_Task directions_. Which lines below hold the word "alarm"? Report each one.

_Exercise material_.
--------------------

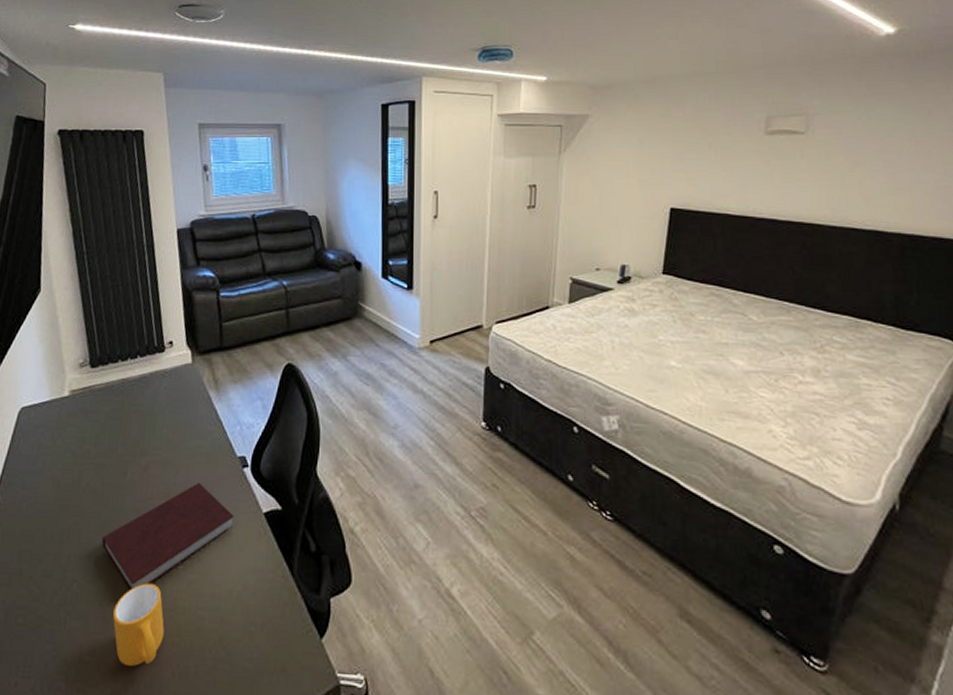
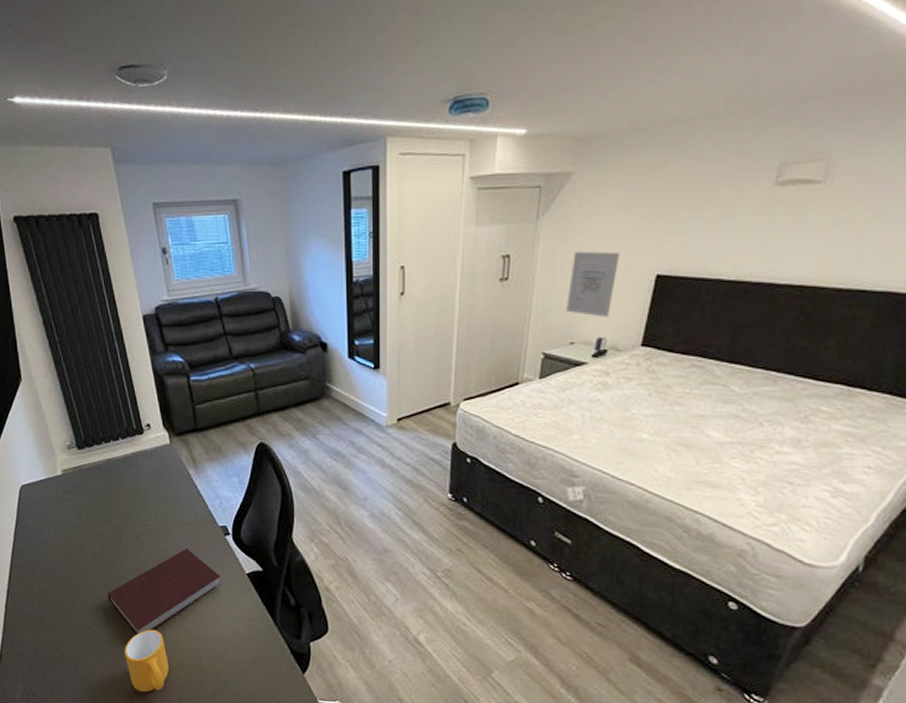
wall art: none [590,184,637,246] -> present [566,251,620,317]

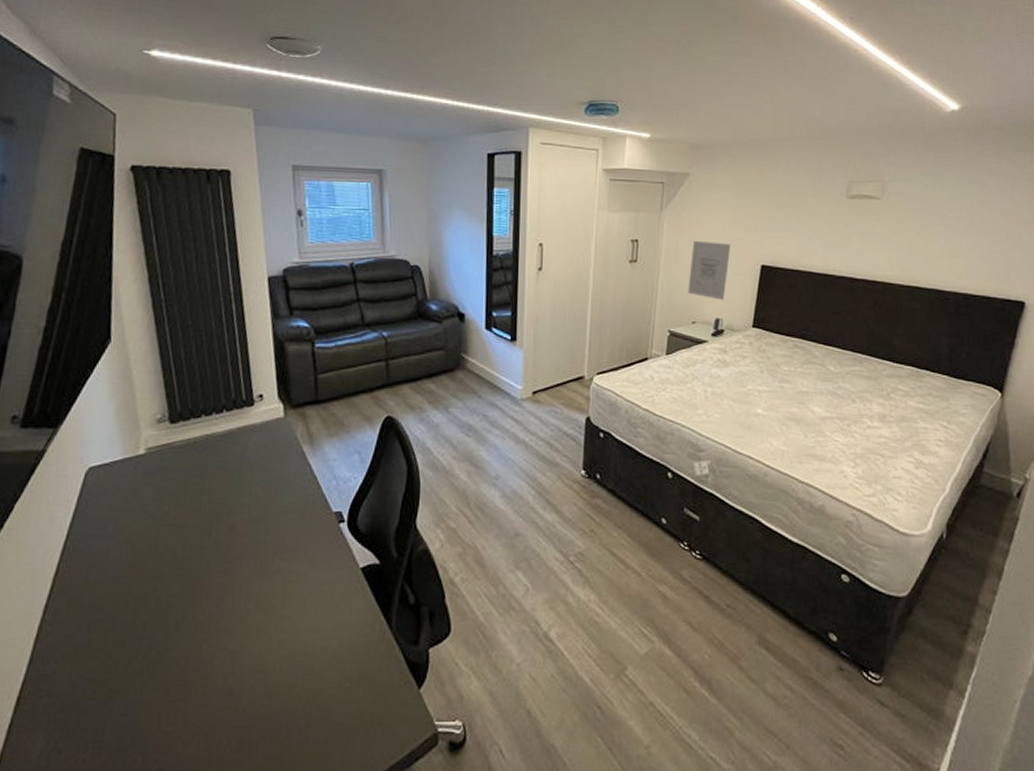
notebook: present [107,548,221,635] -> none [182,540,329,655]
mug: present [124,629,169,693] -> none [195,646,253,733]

--------------------

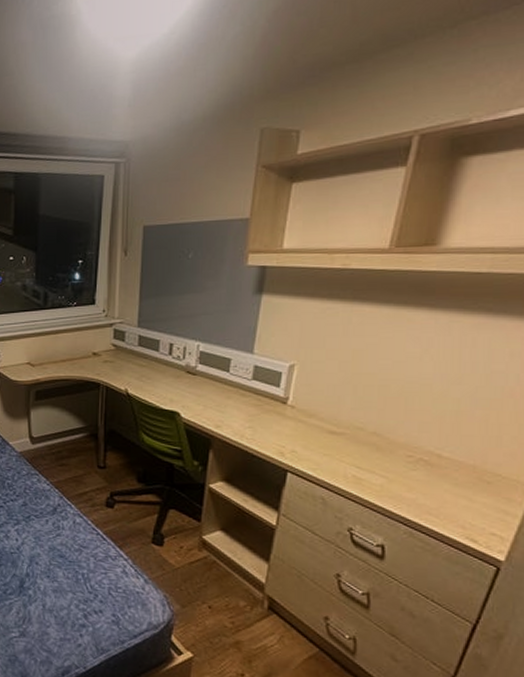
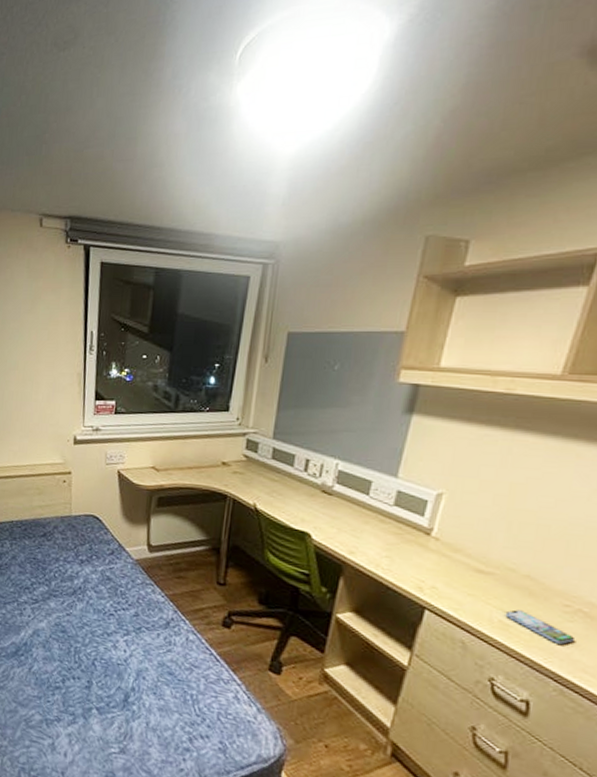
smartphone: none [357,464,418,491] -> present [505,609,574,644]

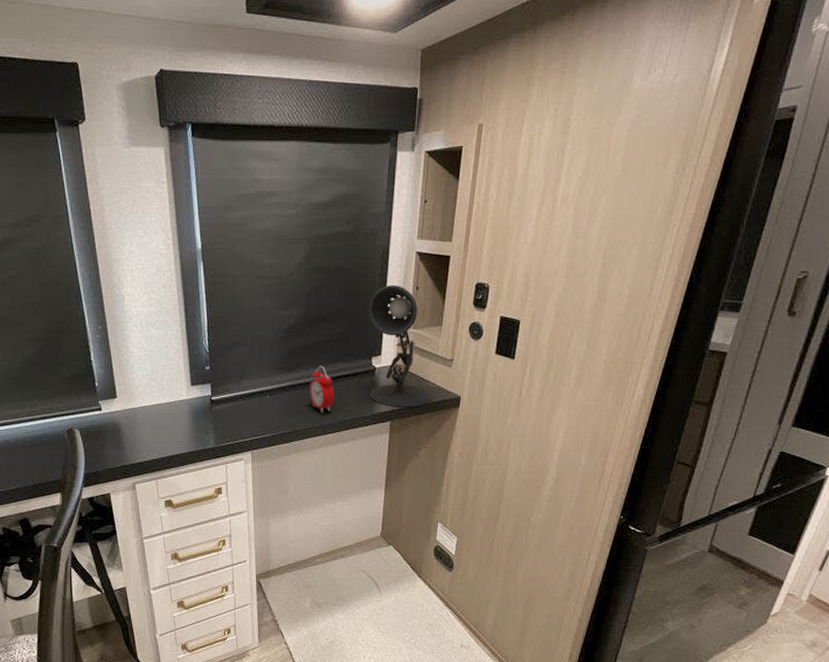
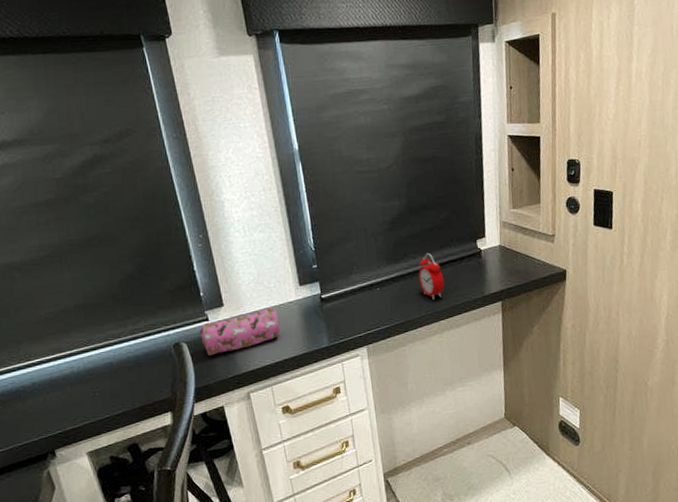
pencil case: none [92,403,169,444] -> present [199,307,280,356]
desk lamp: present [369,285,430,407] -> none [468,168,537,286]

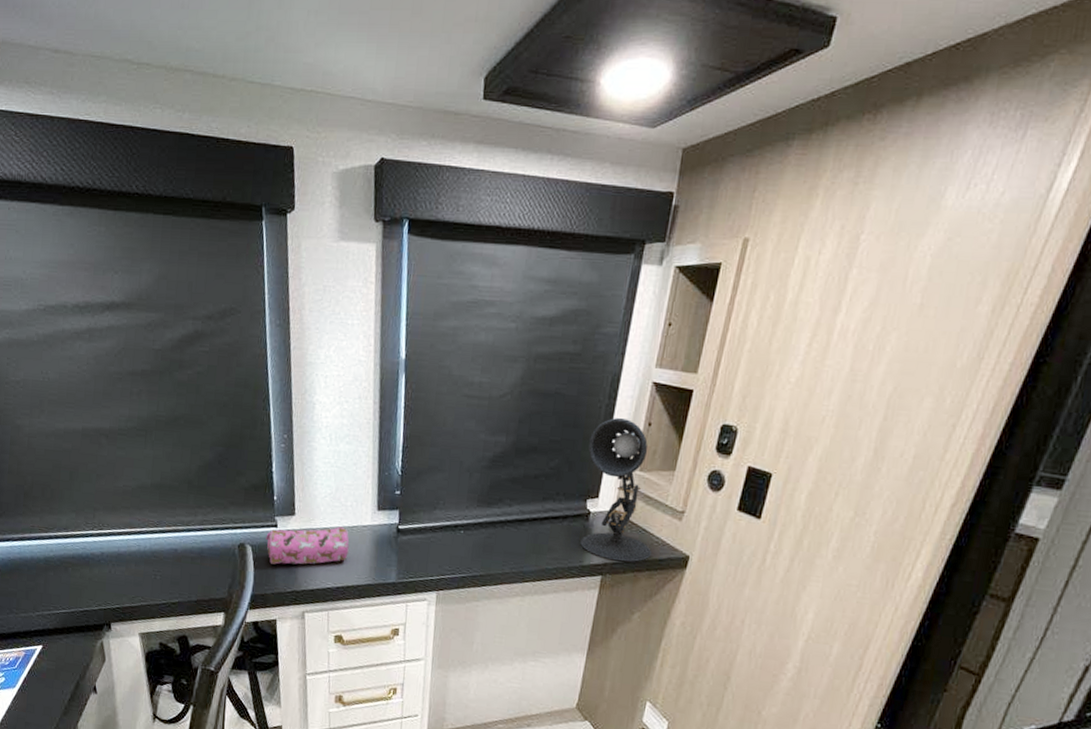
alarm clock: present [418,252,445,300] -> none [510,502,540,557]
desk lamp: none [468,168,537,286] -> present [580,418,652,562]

--------------------

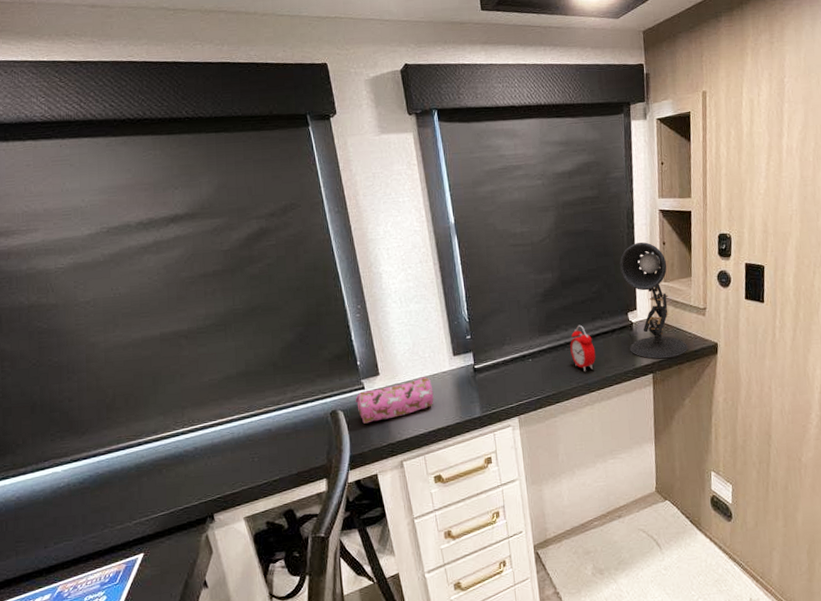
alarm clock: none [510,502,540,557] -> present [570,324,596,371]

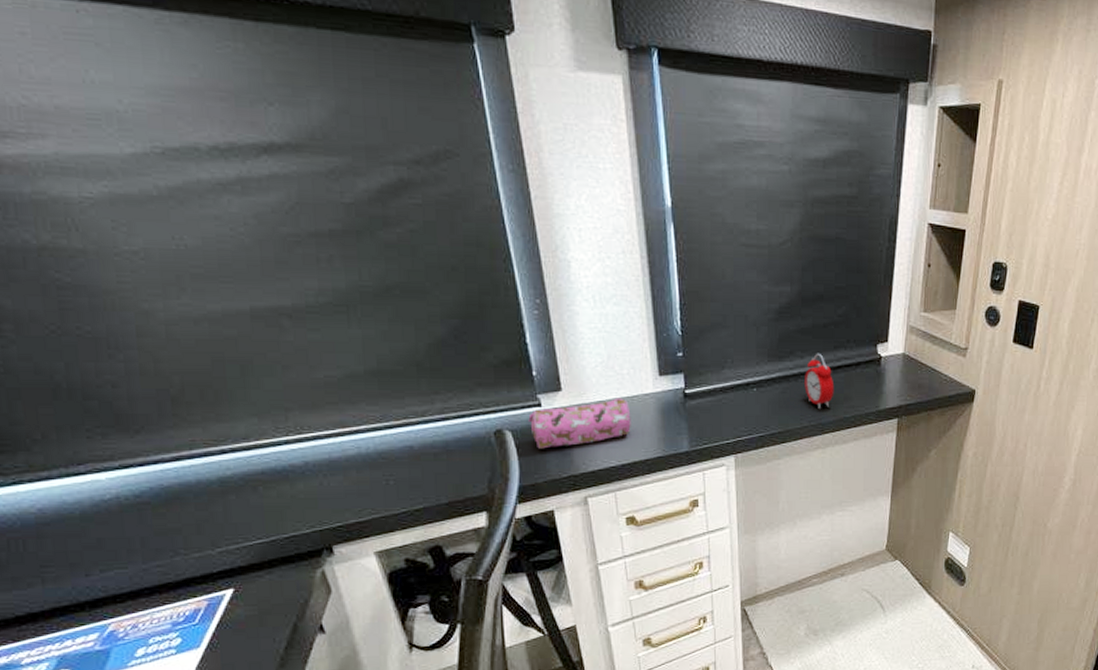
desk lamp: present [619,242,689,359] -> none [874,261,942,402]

--------------------

_Exercise result_.
alarm clock: present [418,252,445,300] -> none [510,502,540,557]
alarm clock: none [510,502,540,557] -> present [570,324,596,371]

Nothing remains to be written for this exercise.